Ceci étant, le conflit israélo-palestinien occulte d’autres conflits. Nous mentionnerons par exemple la crise du Darfour au Soudan qui affecte pourtant quelque 1,4 million de personnes chassées de leurs foyers par les djandjawids, alors que la guerre civile qui sévit dans la région depuis février 2003 a fait entre 30 000 et 50 000 morts, selon l'ONU.
On peut également s’interroger et considérer qu’il y a comme une étrangeté à présenter quotidiennement et méthodiquement un bilan des victimes (israéliennes et palestiniennes), alors qu’aucune autre comptabilité morbide n’est tenue pour parler des victimes d’autres conflits, guerres fratricides, guerres coloniales qui ne disent pas leur nom, tentatives d’ethnocides ou génocides avérés. Si le souci d’informer est légitime, pourquoi n’est-il donc pas systématique ?
__________________________________________________
CONSIGNE 1
Résumez en une ou deux phrases le paragraphe de l'extrait fourni qui commence par « Ceci étant », sans perdre ses faits principaux.
CONSIGNE 2
Poursuivez l'extrait sur la place des conflits dans l'information, en reprenant après sa dernière phrase.
La liste qui suit n'a aucun lien avec l'extrait et forme un document à part.

DONNÉES FOURNIES
__________________________________________________
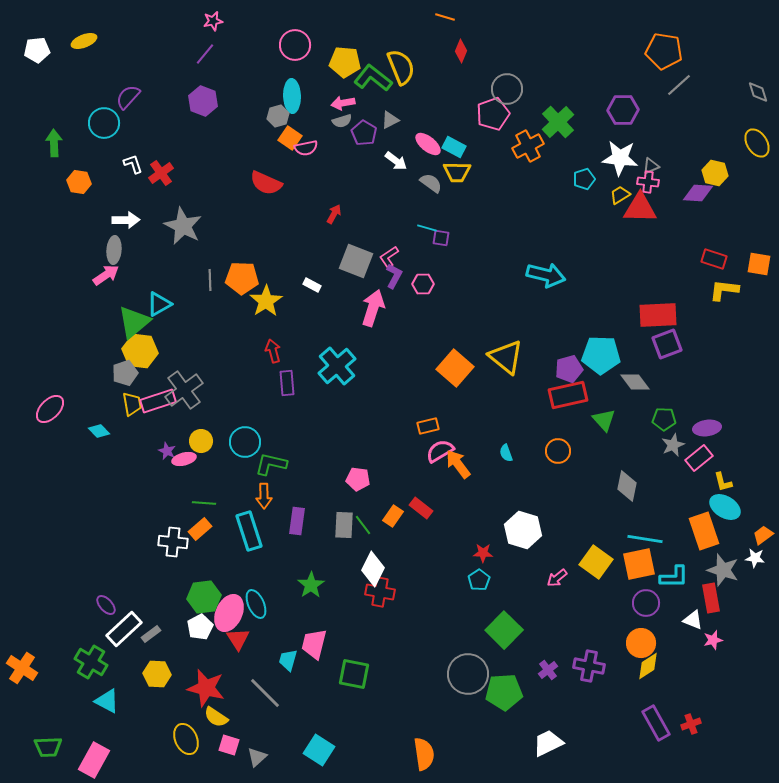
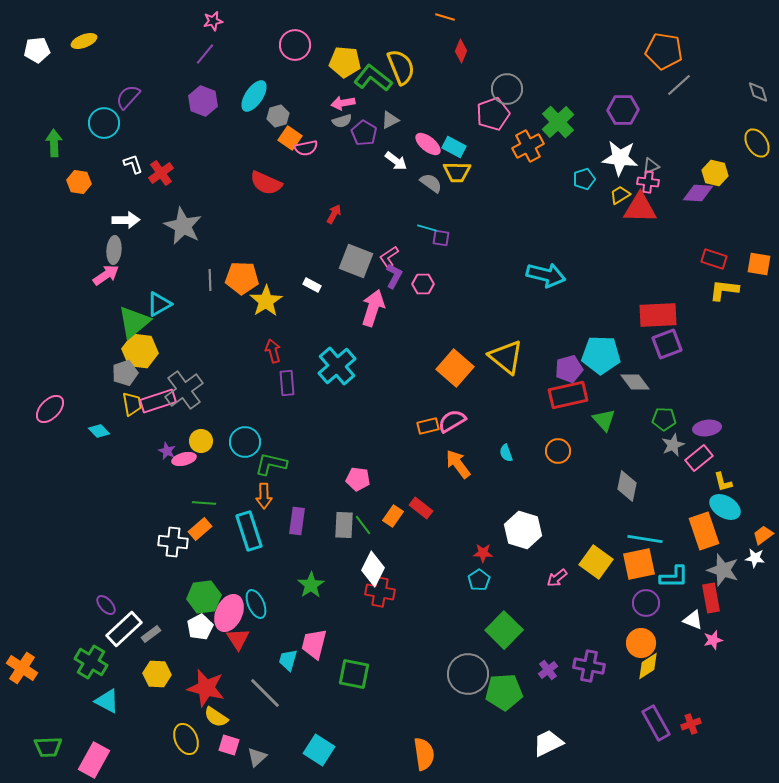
cyan ellipse at (292, 96): moved 38 px left; rotated 36 degrees clockwise
pink semicircle at (440, 451): moved 12 px right, 30 px up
__________________________________________________
RÉPONSE ATTENDUE 1
Le conflit israélo-palestinien fait oublier d'autres conflits, comme celui du Darfour au Soudan. Selon l'ONU, la guerre civile qui y dure depuis février 2003 a fait entre 30 000 et 50 000 morts, et quelque 1,4 million de personnes ont été chassées de chez elles par les djandjawids.

RÉPONSE ATTENDUE 2
Et puisque nous condamnons la violence qu’engendre la seconde Intifada et que nous comptabilisons les victimes, nous voulons rappeler et comparer ce bilan à un autre bilan, celui des victimes de la guerre d’Algérie (du 1er novembre 1954 au 19 mars 1962). Nous savons que ce rappel est certes délicat parce que l’on ne peut comparer les conflits (et les deux conflits sont différents) et que toute comparaison peut se révéler aussi historiquement fausse, qu’illusoire et inutile. Pourtant et avec toutes les prudences d’usage, ce simple rappel devrait permettre de situer ce qu’il en est (hélas) de cette seconde Intifada, de ce qu’il en fut il y a quelques décennies (hélas toujours) de la guerre d’Algérie : un conflit trop largement occulté, encore aujourd’hui.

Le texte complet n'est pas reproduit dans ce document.